RECORDS PROVIDED
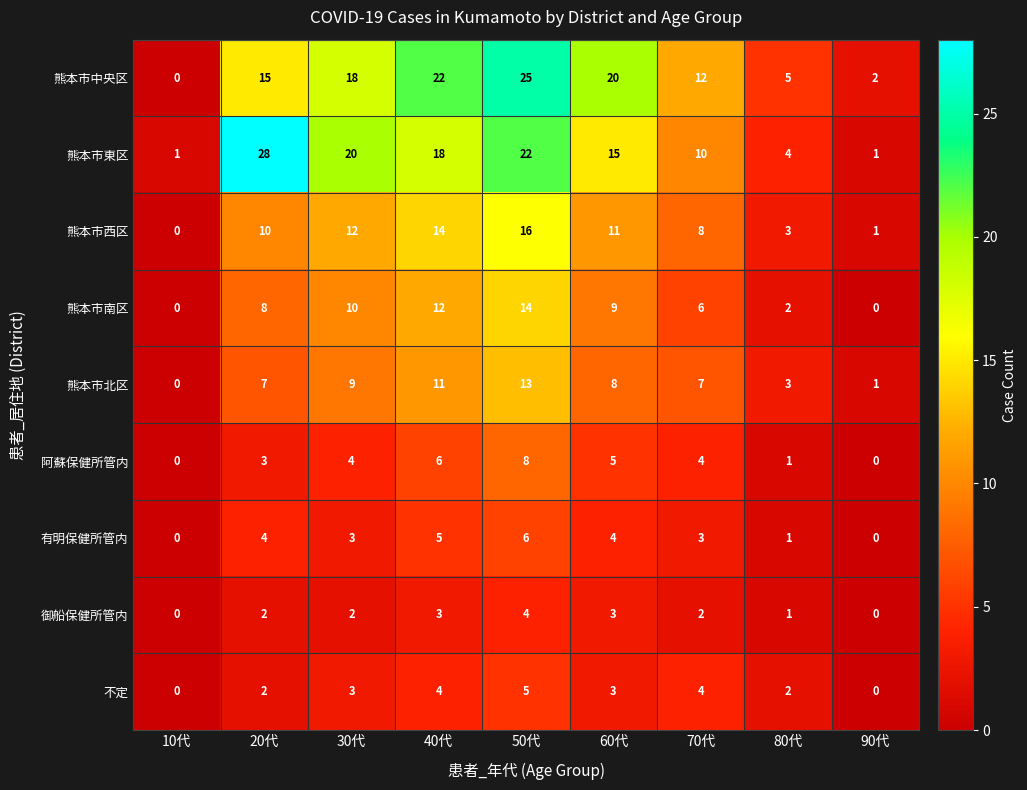

How many distinct data groups are displayed?

9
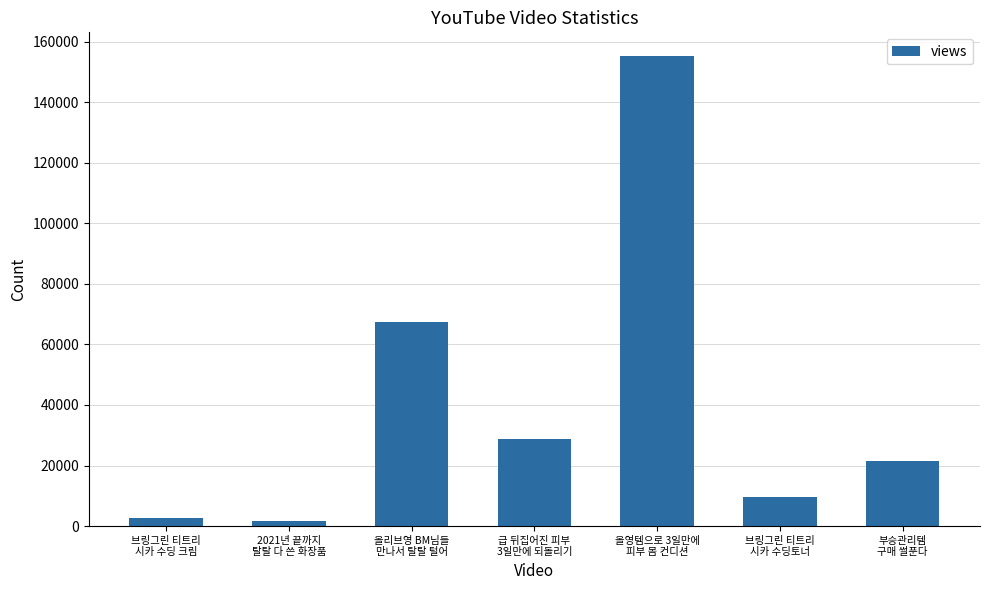

The chart shows a value of 21660 at 부승관리템
구매 썰푼다. True or false?

True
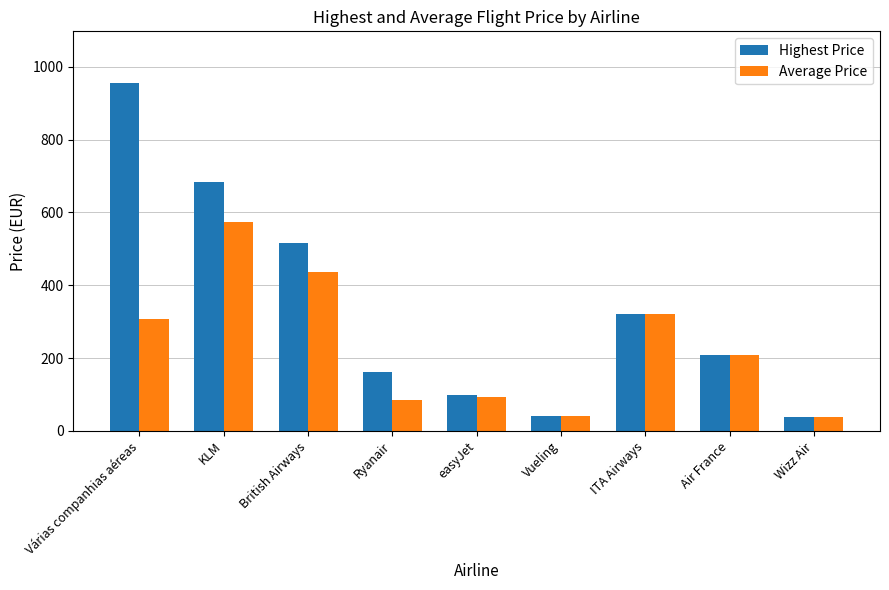

Which series has the largest range (max minus min)?

Highest Price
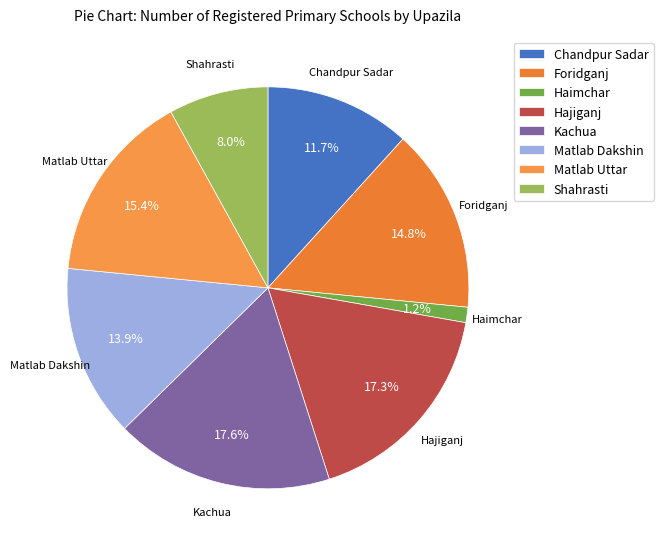

What is the ratio of the value at Matlab Dakshin to the value at Foridganj?

0.9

ASSIGNMENT
Copy out all of the lines above word for word, leaving out the pictures.

ANSWER TO THIS EXERCISE
How many distinct data groups are displayed?

9

The chart shows a value of 21660 at 부승관리템
구매 썰푼다. True or false?

True

Which series has the largest range (max minus min)?

Highest Price

What is the ratio of the value at Matlab Dakshin to the value at Foridganj?

0.9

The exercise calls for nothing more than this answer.